61
Abrieron de un portazo el camarote. Sentada en una esquina, sobre un escritorio, Ann veía pasar el mar por un pequeño ojo de buey. Era donde había pasado casi todo el viaje; puro tedio, a excepción de unas pequeñas náuseas poco después de abandonar el delta del Mississippi. Su única alegría eran las dos comidas diarias que le traía un hombre calvo y feo, el cocinero del barco, suponía ella.
Tantas horas sin apartar la vista de estribor la habían convencido de que iban hacia el sur. A la velocidad que calculaba, de entre quince y veinte nudos, el segundo día debían de estar a mil millas al sur de Nueva Orleans; y aunque sus nociones de geografía sureña no fueran nada del otro mundo, no creía que anduvieran lejos de la península mexicana de Yucatán.
A Pablo no había vuelto a verle desde que estaba a bordo. Aun así se había mentalizado para cuando apareciese, y al oír la puerta supo que era él. Irrumpió en el camarote y cerró de un portazo. Ann nunca le había visto tan relajado. Cuando le tuvo algo más cerca comprendió el motivo: apestaba a ron barato.
—¿Me has echado de menos? —preguntó con una sonrisa.
Ann se arrimó más a la esquina, apoyando el mentón en las rodillas.
—¿Adónde vamos? —contestó con la esperanza de hacerle pensar en otra cosa.
—A un sitio caluroso y húmedo.
—¿Colombia?
Pablo ladeó levemente la cabeza, sorprendido de que Ann supiera —o adivinase— su nacionalidad.
—No, pero después de la entrega quizá podamos ir los dos a Bogotá en avión para un largo y romántico fin de semana.
Se acercó más al borde de la mesa.
—¿Cuándo será la entrega?
—Tú siempre preguntando.
Se inclinó para darle un beso baboso en la cara. Ann levantó las plantas de los pies hacia su pecho y le empujó con las piernas. Para su sorpresa, el grandullón tropezó hacia atrás y se cayó en el catre.

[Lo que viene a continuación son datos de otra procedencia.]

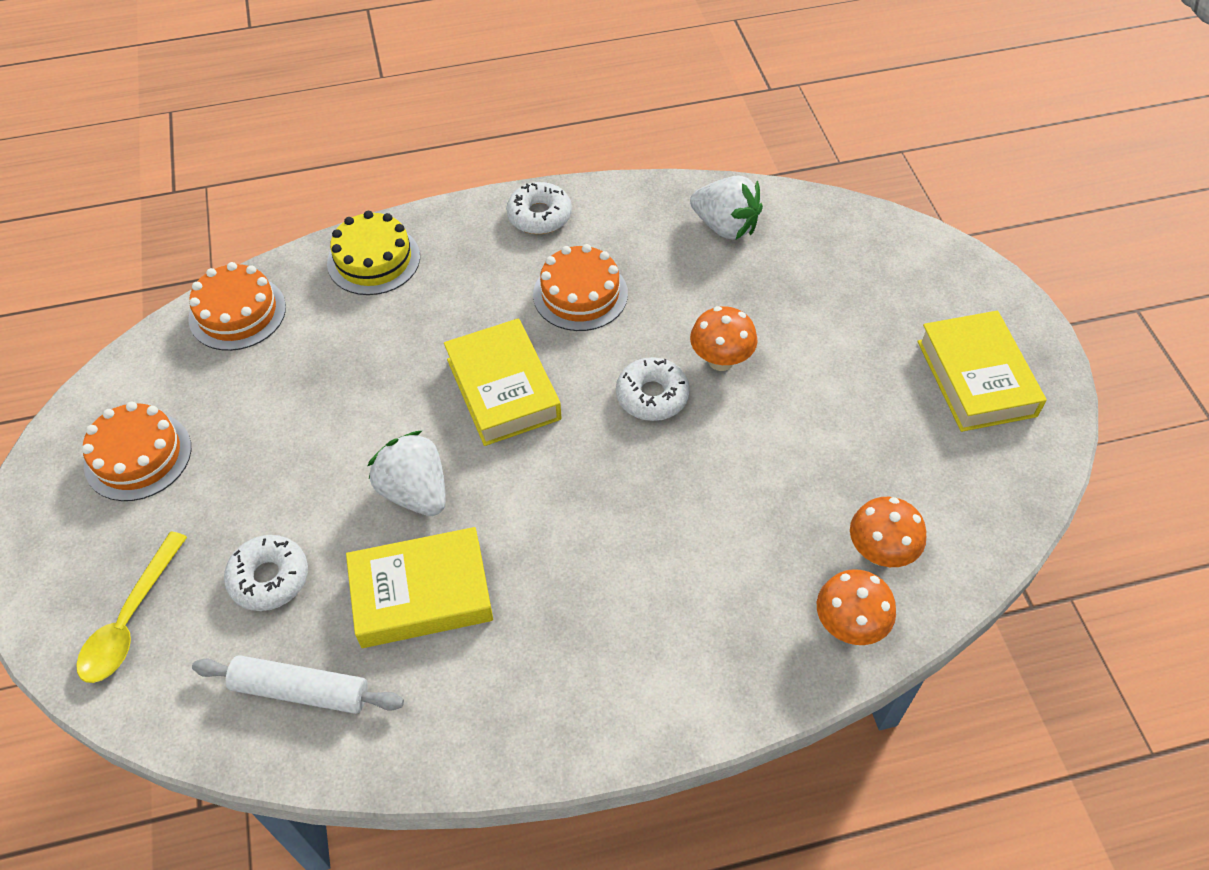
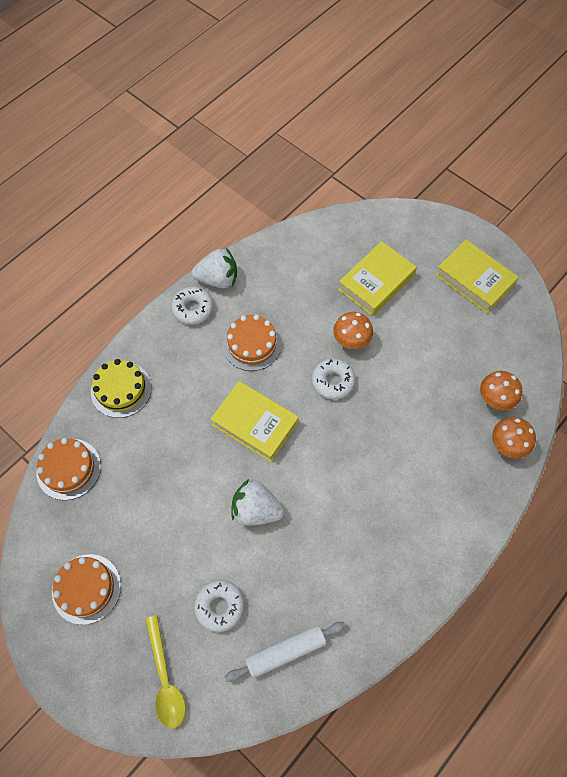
camera: 35 degrees left, 10 degrees up
(421, 593) = (303, 561): yellow book -> yellow book (376, 282)
(725, 226) = (296, 260): white strawberry -> white strawberry (218, 279)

Se estremeció. ¿La mataría Pablo por haberle rechazado? El alcohol, sin embargo, había aplacado a su secuestrador, que se levantó riendo de la cama.
—Ya sabía yo que en el fondo eras una gata salvaje —dijo.
—Lo que no me gusta es que me enjaulen como si lo fuera. —Ann levantó las muñecas esposadas—. ¿Y si antes me quitaras esto?
—Salvaje y lista a la vez —repuso él—. No, creo que será lo único que te deje puesto.
Empezó a desabrocharse la camisa, clavando en Ann una mirada lasciva y desenfocada.
Ella temblaba en la esquina sin haber bajado de la mesa, sopesando la posibilidad de intentar correr hacia la puerta.
Leyéndole los pensamientos, Pablo se interpuso en su camino y empezó a acercarse lentamente.
Justo cuando Ann iba a gritar, el camarote se llenó de ruido.
Era la estática emitida desde el techo por un altavoz conectado al interfono de a bordo. A continuación retumbó una voz que no se oyó solo en el camarote, sino en todo el barco.
—Señor Pablo, por favor, preséntese en el puente. Señor Pablo, al puente.
Pablo movió la cabeza y miró asqueado el altavoz. Después fijó en Ann una mirada ávida, mientras se abotonaba torpemente la camisa.
—Ya reanudaremos más tarde la visita.
Al salir del camarote cerró la puerta con llave.
Ann, en su esquina, se desmadejó con lágrimas de alivio en las mejillas; alivio por un aplazamiento que, temía, sería solo temporal.
Una vez fuera del camarote, Pablo subió al puente y se acercó irritado al capitán.
—¿Qué pasa?
—Tiene una llamada urgente en el teléfono satélite.
El capitán le indicó un auricular, por el que Pablo habló tras sacudirse la torpeza del alcohol. Fue una conversación unilateral. Pablo estuvo callado hasta el final, cuando dijo:
—Sí, señor.
Se volvió hacia el capitán.
—¿A cuánto estamos del canal?
El capitán ajustó la escala en una pantalla de navegación.
—A seiscientas millas casi exactas.
Pablo miró el mapa digital, estudiando la línea de costa más cercana.
—Tenemos que hacer un viaje de emergencia a Puerto Cortés, en Honduras, para recoger pintura y cargamento.
—¿Una entrega a la finca?
—No, una petición de a bordo.
—Pero si la dotación que llevamos en el Salzburg es mínima…
—Pues entonces necesitaremos que se esfuercen todos al máximo —dijo Pablo—, no vayan a ser ellos los minimizados.